Je n’aurais jamais dû lire le panneau qui annonçait la spéciale de Pamole : « mefia té», ouais j’aurais dû. J’aurais préféré faire celle de l’«Hermitage» toute la journée! Une pente pas possible, des marches de pierres infernales, des sauts pas possibles… Évidemment une fois en bas, Rémy me dit qu’il est passé histoire de me dégouter au possible. Les enduristes arrivent frais et joyeux en disant « ouais ça envoie moyen, franchement on a pas de quoi prendre de la vitesse ». J’en ai pourtant (enfin) vu passer quelques-uns : ça ressemble un une sorte de 35 tonnes lancé à la vitesse d’un TGV roulant sur des cahots de pierre, un bruit infernal! Ils volent littéralement d’un obstacle à l’autre… Bref je n’ai plus d’espoir d’y arriver. Bien entendu j’ai souffert la misère de l’effort consenti à descendre le truc en essayant de ne pas tomber à pied! Vous pouvez retrouver la trace et observer au kilomètre 8.5 la chute vertigineuse, la pente est indiquée à 50% par endroits, et non ce ne sont pas des erreurs de mesure du GPS! Ensuite c’était une succession de montée/descente de cross-country jusqu’au ravito.
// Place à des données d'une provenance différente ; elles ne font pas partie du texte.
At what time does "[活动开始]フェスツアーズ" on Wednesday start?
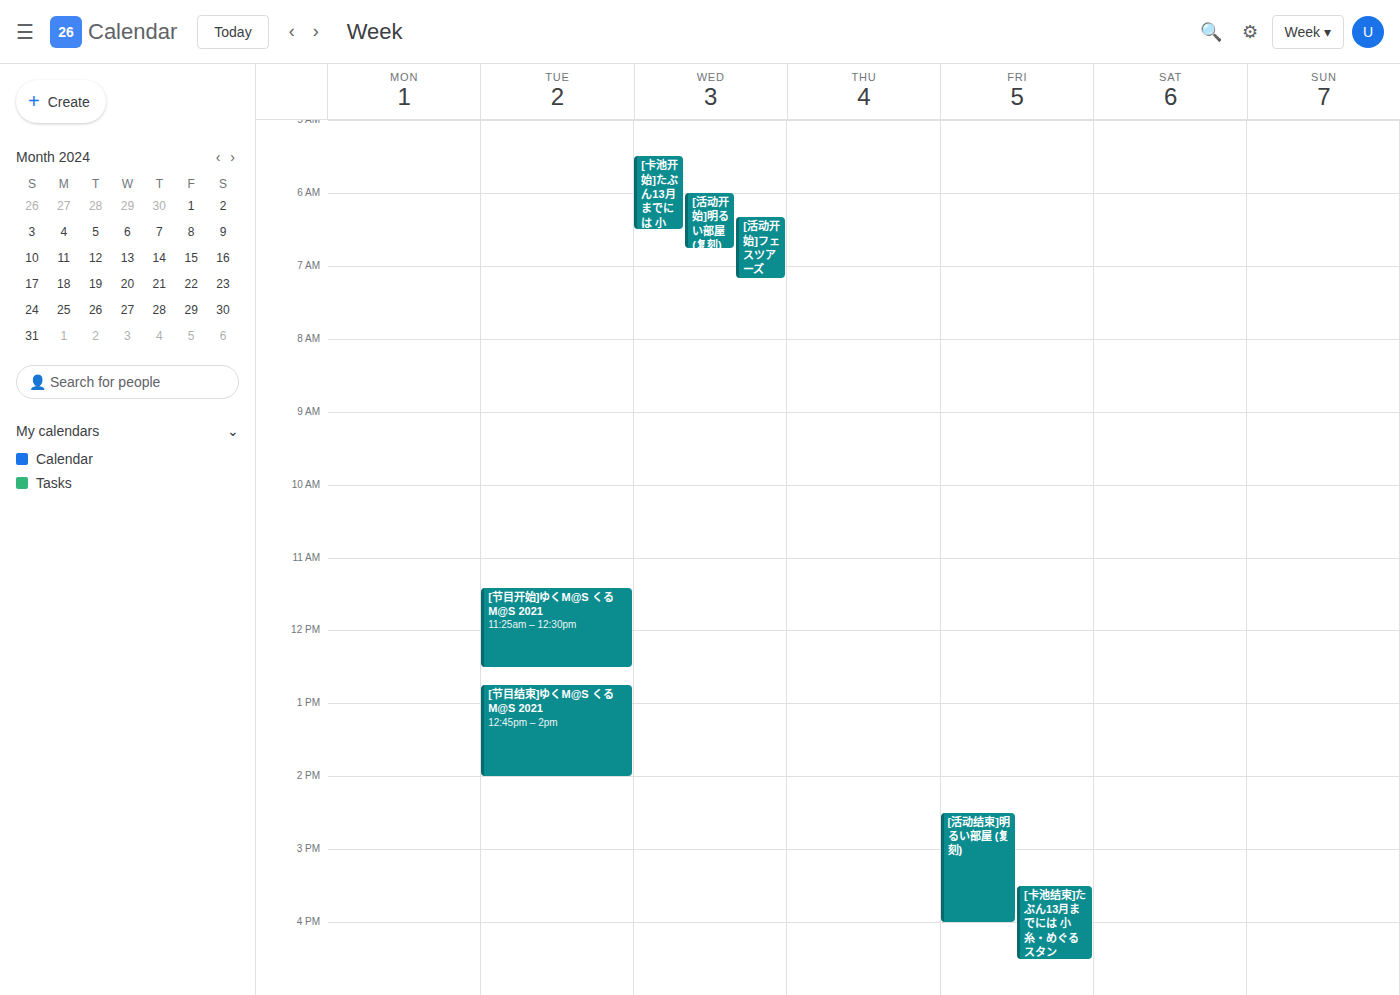
06:20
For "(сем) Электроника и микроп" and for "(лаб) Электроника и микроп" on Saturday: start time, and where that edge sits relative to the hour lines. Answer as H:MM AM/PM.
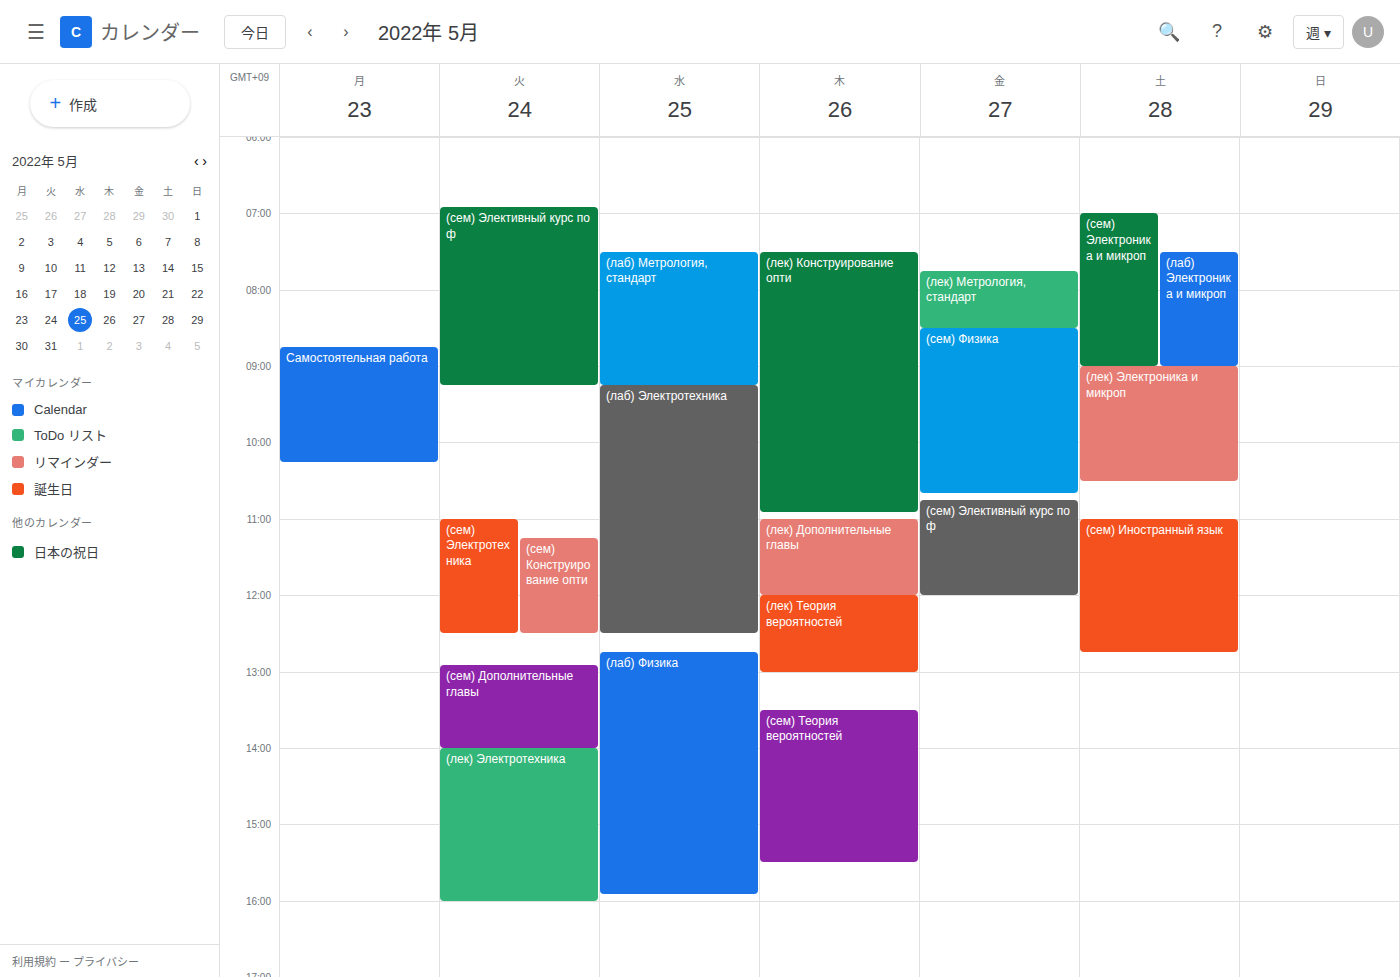
"(сем) Электроника и микроп": 7:00 AM, exactly on the 7 AM line. "(лаб) Электроника и микроп": 7:30 AM, halfway between the 7 AM and 8 AM lines.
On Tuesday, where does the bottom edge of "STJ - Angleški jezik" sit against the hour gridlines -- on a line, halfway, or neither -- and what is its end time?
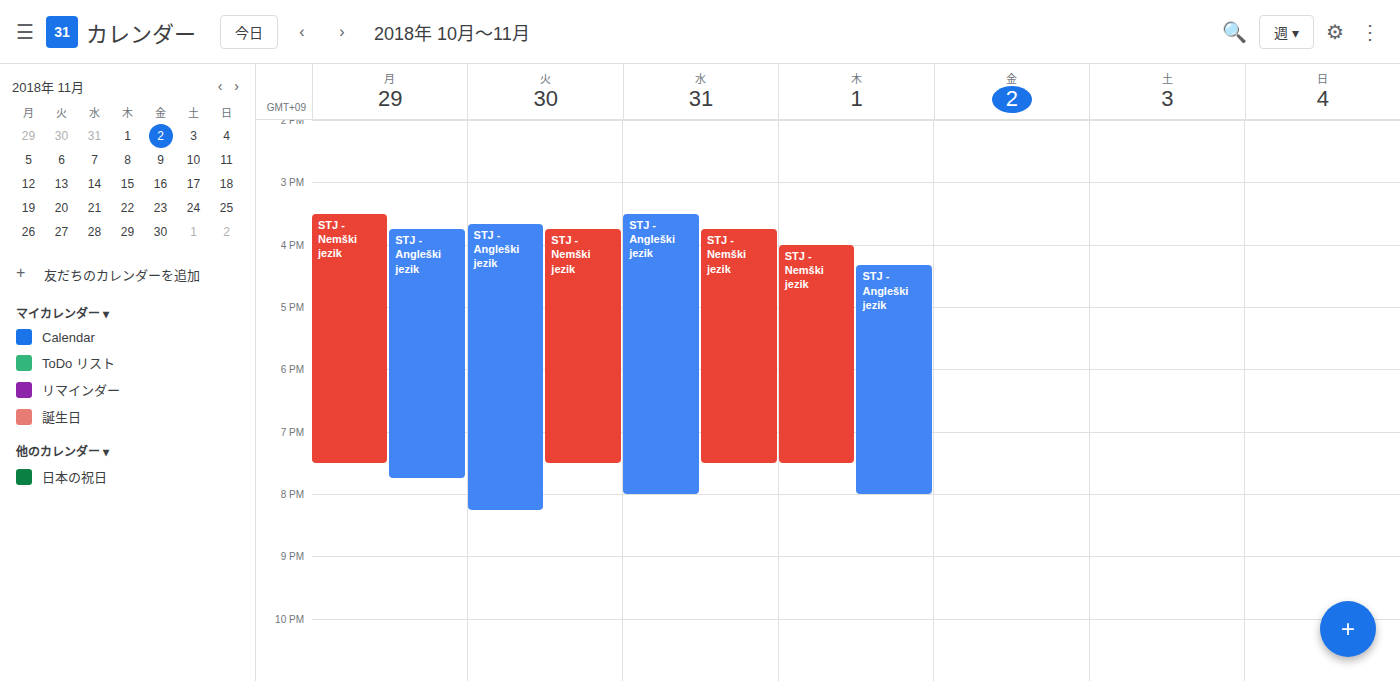
8:15 PM -- neither: a quarter of the way from the 8 PM line to the 9 PM line.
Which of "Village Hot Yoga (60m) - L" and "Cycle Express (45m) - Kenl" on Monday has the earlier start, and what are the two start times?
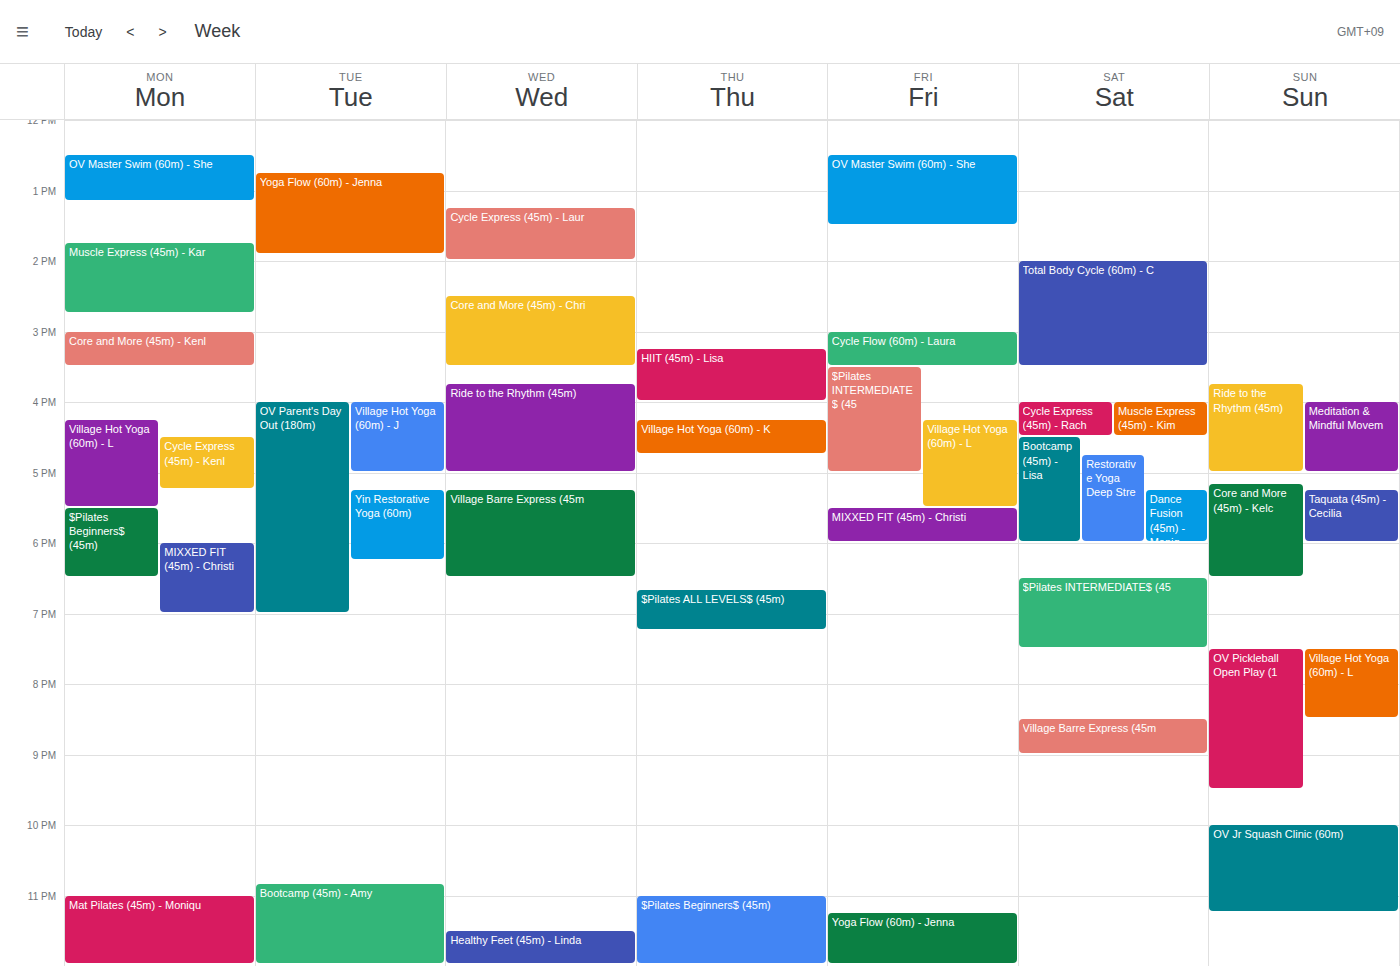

Notre technique de XC nous faisait remonter la longue file des enduristes qui peinaient. Ceux qui avaient roulé la veille étaient dans un état! Sur le petit plan je pensais en avoir fini et cela me permettait de faire remonter le moral. On descend, on fait même une spéciale largement abordable que j’ai pu faire (sans doute une spéciale nullissime pour les autres). C’était pas trop pentu, mais tout de même, mais c’était surtout dégagé, je pouvais donc anticiper et deviner ce qu’il y avait à faire et y arriver! Comme il n’y avait pas d’obstacle, je suis arrivé en bas fier de moi. (J’avoue que la spéciale était peut-être juste avant le ravito). Bref, au ravito je bouffe tout le sifflard qui traîne, les bananes, etc. On repars et je me dis que c’est terminé car c’est quasiment la fin de la journée de la veille. Erreur! Il y avait bien une foutue descente à flanc de colline où l’on a dépassé les 50km/h puis un petit virage pour finir avec : un panneau de spéciale! Argh! Celle-là m’a écœuré, mais vraiment. Comme je ne m’y attendais pas, le moral tombât direct dans les chaussettes. C’était une chemin en creux de pente assez raisonnable mais dont le contenu lui ne l’était pas. Un chaos de pierres absolument illisible pour moi. J’aurais bien revendu mon vélo+mon équipement+ma licence pour 1€ au premier venu. Là, j’ai vraiment mis beaucoup de temps, l’épuisement ne me permettait pas d’arriver à surmonter ce truc pas vraiment méchant en fait. Bon, l’équipe a été patiente et m’attendait bien fraîche en bas. Rémy m’a encore avoué qu’il avait bien descendu le tout et que c’était cool. Pffff. Ensuite nous avons rejoint le dual de la veille que j’ai descendu avec mon compagnon d’infortune, Stéphane, qui était aussi bien cuit. Ils avaient lâché le drone pour nous filmer, je croyais être poursuivi par un moustique-tigre. Le téléphone se mis à sonner à plusieurs reprises : Lionel qui devait s’impatienter un peu à la base, Martine et les photos de la sortie club, Sébastien et ses vidéos… Nous sommes rentrés tout aussi cuits les uns que les autres mais fiers d’avoir réussi ce truc. Le bilan de la journée c’est 35km, 1100D+/2000D-, à peu de choses près.

Bilan

Un bilan sportif assez conséquent : car sans doute plus de 80km, 2000D+, 4000D-, avec des ascensions de bonne facture (beaucoup classées 4 sur Strava).

Je reprendrais bien un peu d’une telle rando une prochaine fois (mais j’étudierais des échappatoires de «spéciales».